* _ЦИТИРУЕМЫЙ ОТРЫВОК_:
━━━━━━━━━━━━━━━━━━━━
Функции Шиги-Хутуху, назначенного судить преступления в империи, представлял собой прототип монгольского юридического механизма, yarghu [Morgan 1986, p. 173–175; Lambton 1988, с. 95–96, 274275]. В персидских источниках термин yarghu используется для обозначения суда по расследованию дел, которому поручалось — часто с использованием пыток — производить расследования преступлений свергнутых министров, коррумпированных чиновников и других «врагов» государства. Термин происходит от монгольского слова jargu, которое означает: дело, жалоба, правосудие. Судебные процедуры yarghu были восприняты мусульманами как нечто противоположное шариату, воплощавшие полный произвол.
Ибн Арабшах упоминает среди правил Ясы практику перевода свободных людей в рабов и передачу людей по наследству [Ibn ’Arabshah 1832, p. 233]. Свидетельство Ибн Арабшаха, очевидно, — эхо, достаточно деформированное, имперского института: раздела земли и населения между Чингисидами.
━━━━━━━━━━━━━━━━━━━━
* _ИЗВЛЕЧЁННЫЕ ДАННЫЕ_:
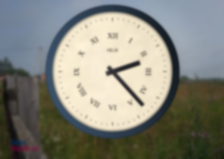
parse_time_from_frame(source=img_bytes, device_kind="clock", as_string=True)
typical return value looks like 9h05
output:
2h23
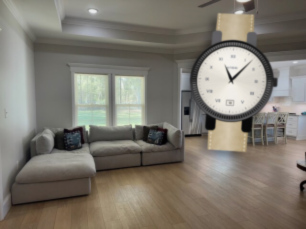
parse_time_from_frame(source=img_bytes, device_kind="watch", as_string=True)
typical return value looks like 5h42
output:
11h07
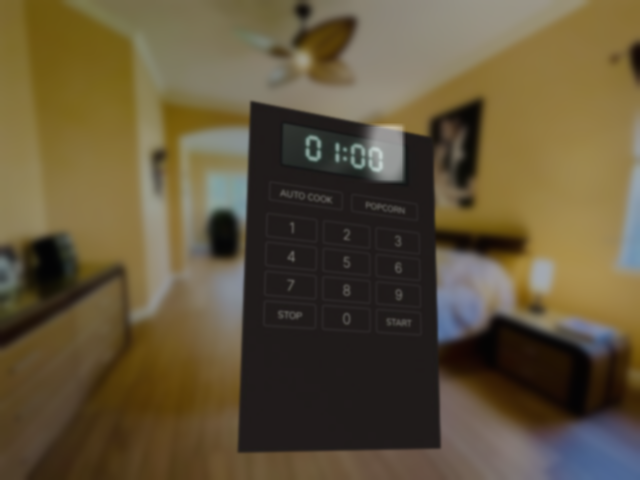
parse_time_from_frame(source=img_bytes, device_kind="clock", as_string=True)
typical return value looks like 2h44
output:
1h00
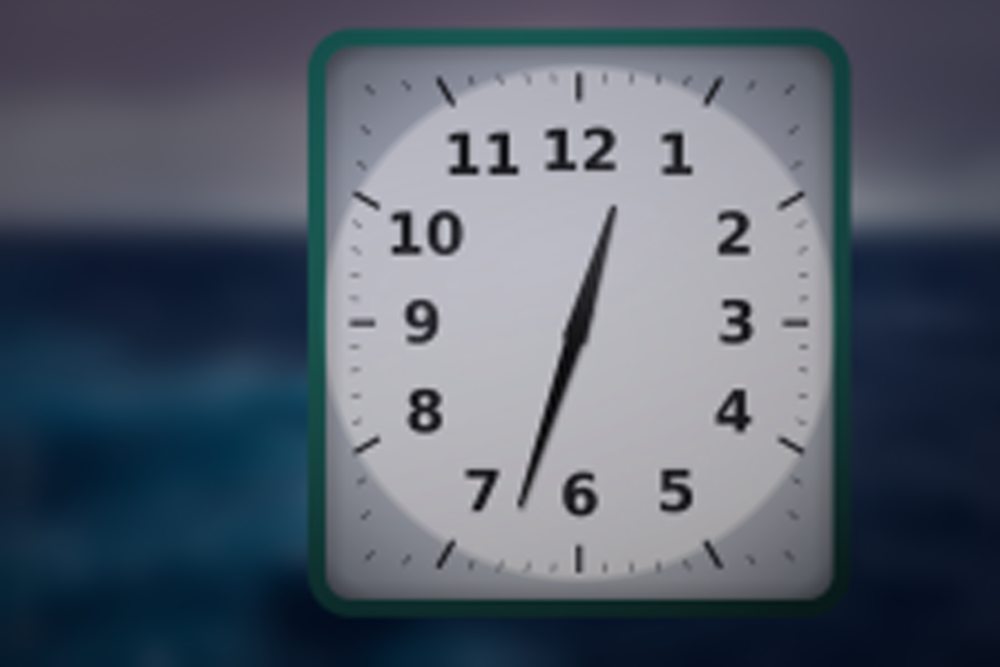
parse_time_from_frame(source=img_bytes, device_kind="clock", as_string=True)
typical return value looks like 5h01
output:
12h33
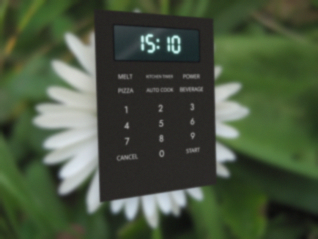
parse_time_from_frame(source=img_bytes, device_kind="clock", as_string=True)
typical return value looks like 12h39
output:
15h10
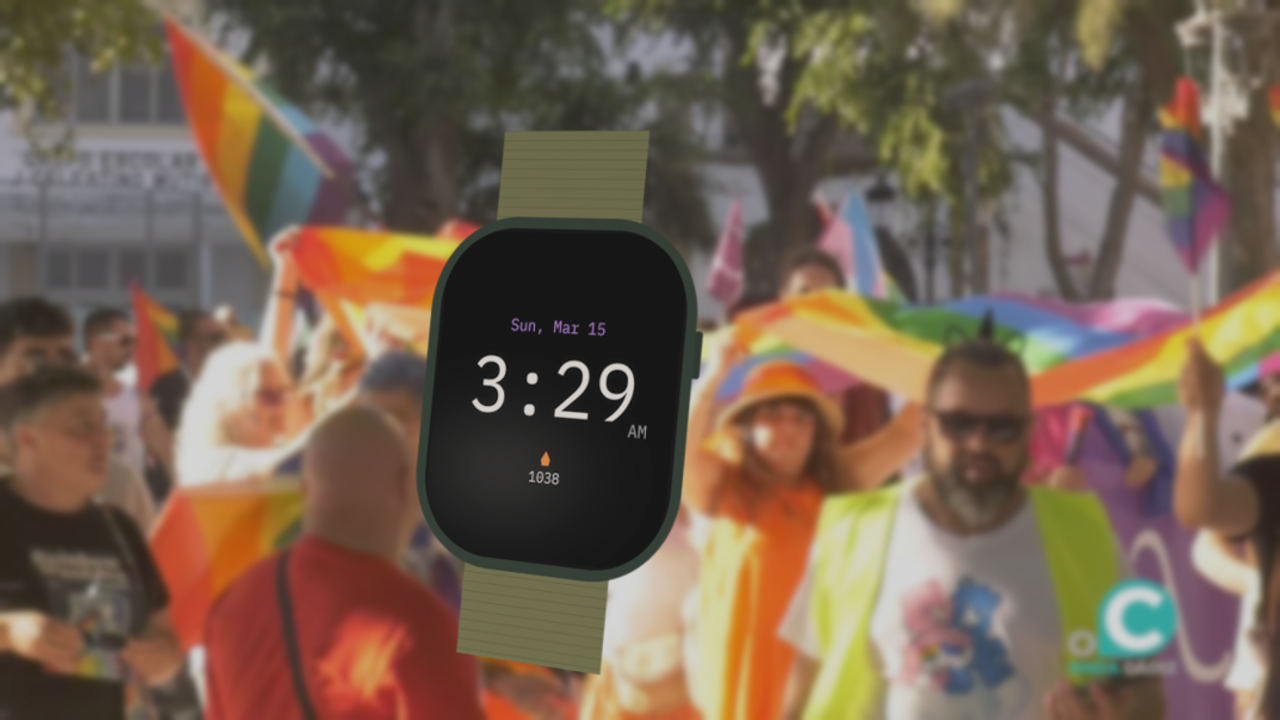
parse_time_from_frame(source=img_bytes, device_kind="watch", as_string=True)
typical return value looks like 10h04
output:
3h29
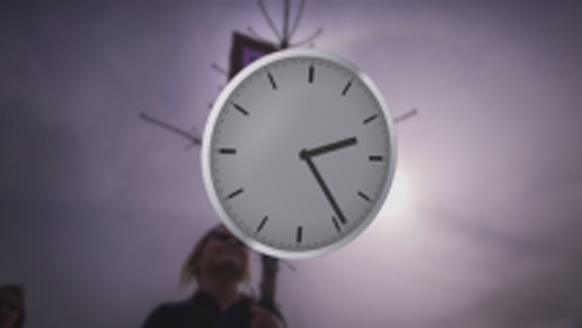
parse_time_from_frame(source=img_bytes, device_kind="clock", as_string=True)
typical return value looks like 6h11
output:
2h24
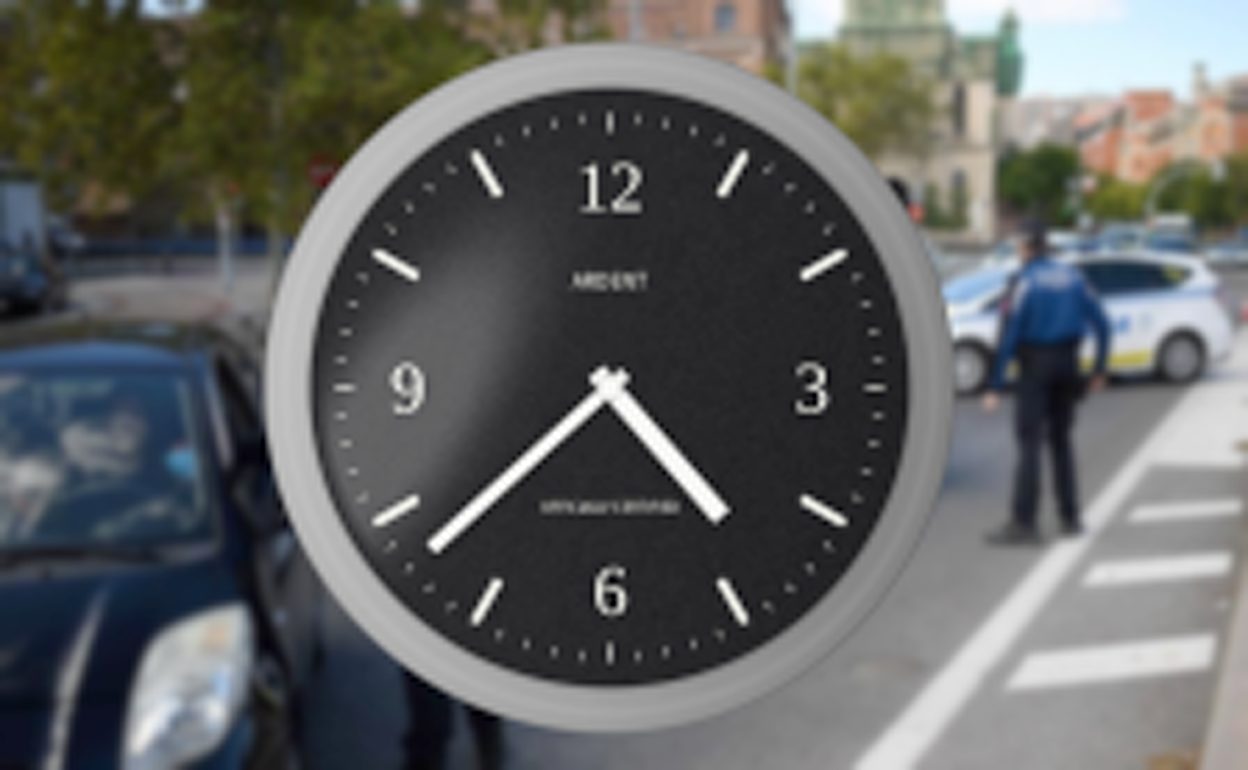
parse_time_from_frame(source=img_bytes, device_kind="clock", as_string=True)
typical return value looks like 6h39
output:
4h38
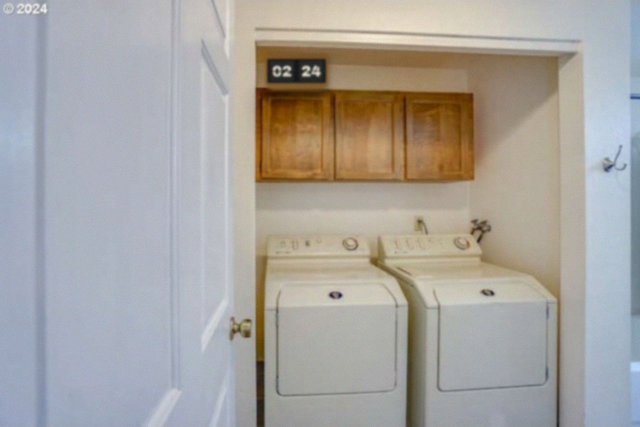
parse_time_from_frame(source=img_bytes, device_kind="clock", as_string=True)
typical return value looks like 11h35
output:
2h24
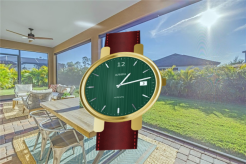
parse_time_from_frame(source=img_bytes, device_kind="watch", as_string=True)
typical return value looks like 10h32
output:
1h13
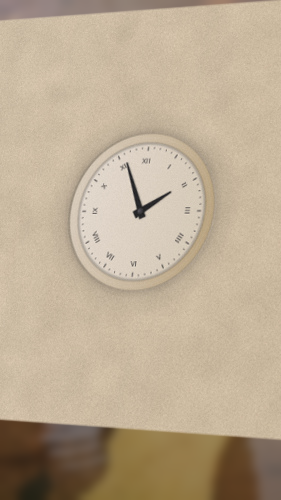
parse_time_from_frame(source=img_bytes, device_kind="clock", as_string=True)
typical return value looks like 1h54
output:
1h56
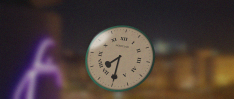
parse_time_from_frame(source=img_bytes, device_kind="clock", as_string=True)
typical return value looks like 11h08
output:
7h30
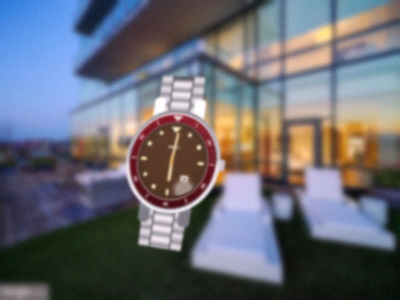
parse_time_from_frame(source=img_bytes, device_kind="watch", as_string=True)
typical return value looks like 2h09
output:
6h01
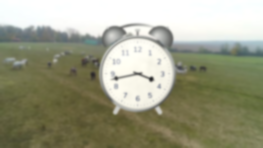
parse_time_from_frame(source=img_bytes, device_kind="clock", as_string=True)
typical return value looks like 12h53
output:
3h43
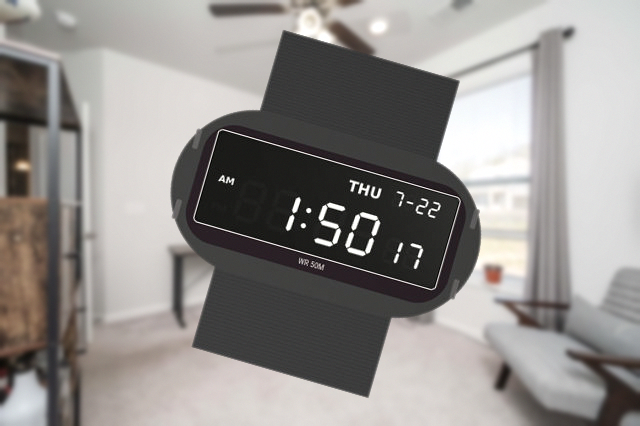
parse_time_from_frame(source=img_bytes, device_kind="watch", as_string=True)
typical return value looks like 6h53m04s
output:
1h50m17s
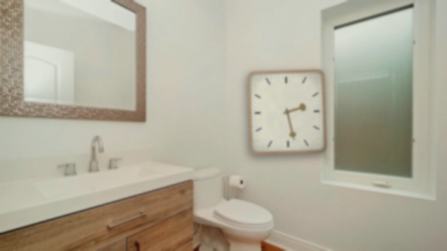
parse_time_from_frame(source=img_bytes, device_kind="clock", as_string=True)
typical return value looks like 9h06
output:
2h28
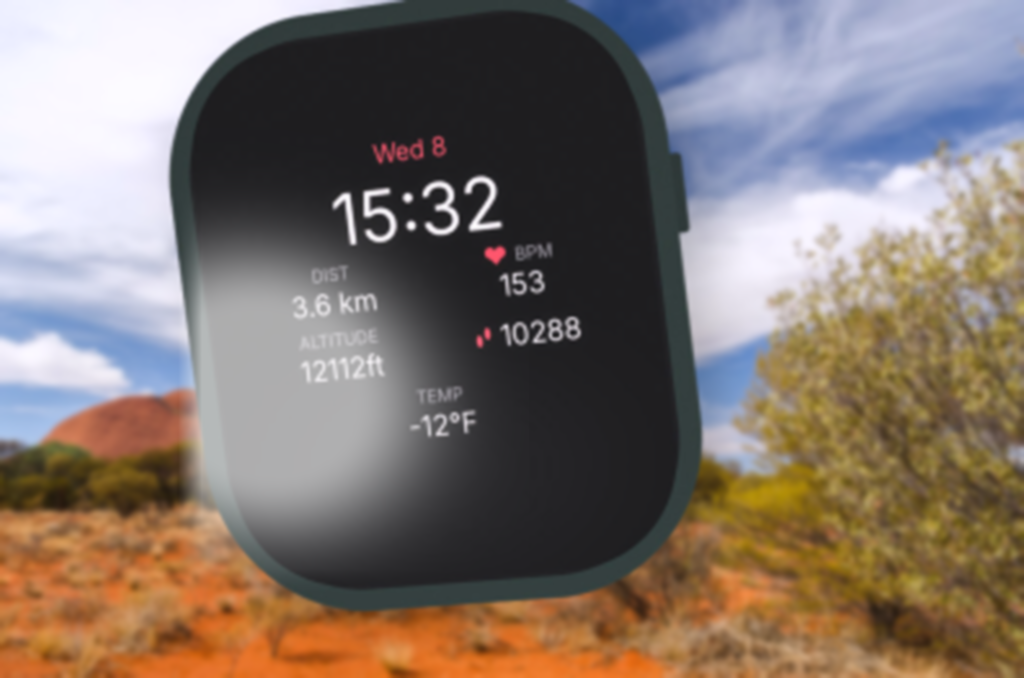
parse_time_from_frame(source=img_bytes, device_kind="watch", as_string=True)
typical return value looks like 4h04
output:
15h32
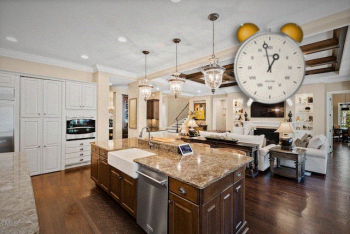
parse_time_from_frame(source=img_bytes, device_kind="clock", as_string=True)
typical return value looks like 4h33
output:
12h58
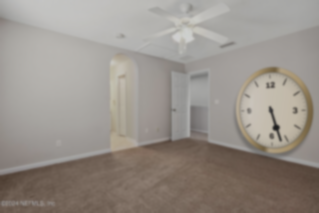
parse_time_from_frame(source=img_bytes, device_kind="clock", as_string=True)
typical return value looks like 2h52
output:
5h27
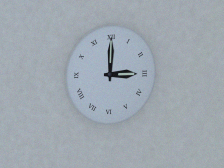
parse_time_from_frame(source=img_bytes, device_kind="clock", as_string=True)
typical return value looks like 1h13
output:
3h00
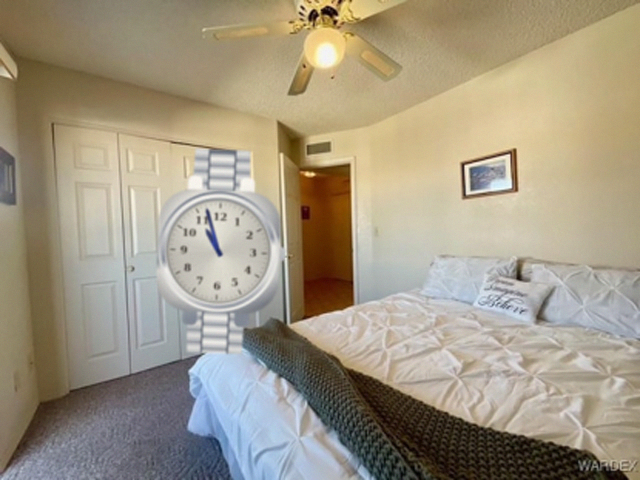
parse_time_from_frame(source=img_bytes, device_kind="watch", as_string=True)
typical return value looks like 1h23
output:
10h57
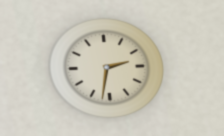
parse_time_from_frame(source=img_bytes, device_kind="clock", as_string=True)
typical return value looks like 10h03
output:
━━━━━━━━━━━━━━━━━━━━
* _НАБОР ЗАДАНИЙ_:
A: Ответьте по отрывку о суде yarghu:
(i) От какого монгольского слова происходит термин yarghu и что это слово означает?
(ii) Как мусульмане восприняли судебные процедуры yarghu?
(iii) Какую практику Ибн Арабшах называет среди правил Ясы?
B: Поменяйте в отрывке о суде yarghu «Чингисидами» на «потомками Чингисхана» и выпишите всё от «Ибн Арабшах упоминает» и вниз до «населения между Чингисидами.».
Записи никак не связаны с отрывком.

* _ОТВЕТЫ К ЗАДАНИЯМ_:
A:
(i) От слова jargu, которое означает «дело, жалоба, правосудие».
(ii) Как нечто противоположное шариату, воплощавшее полный произвол.
(iii) Перевод свободных людей в рабов и передачу людей по наследству.

B:
Ибн Арабшах упоминает среди правил Ясы практику перевода свободных людей в рабов и передачу людей по наследству [Ibn ’Arabshah 1832, p. 233]. Свидетельство Ибн Арабшаха, очевидно, — эхо, достаточно деформированное, имперского института: раздела земли и населения между потомками Чингисхана.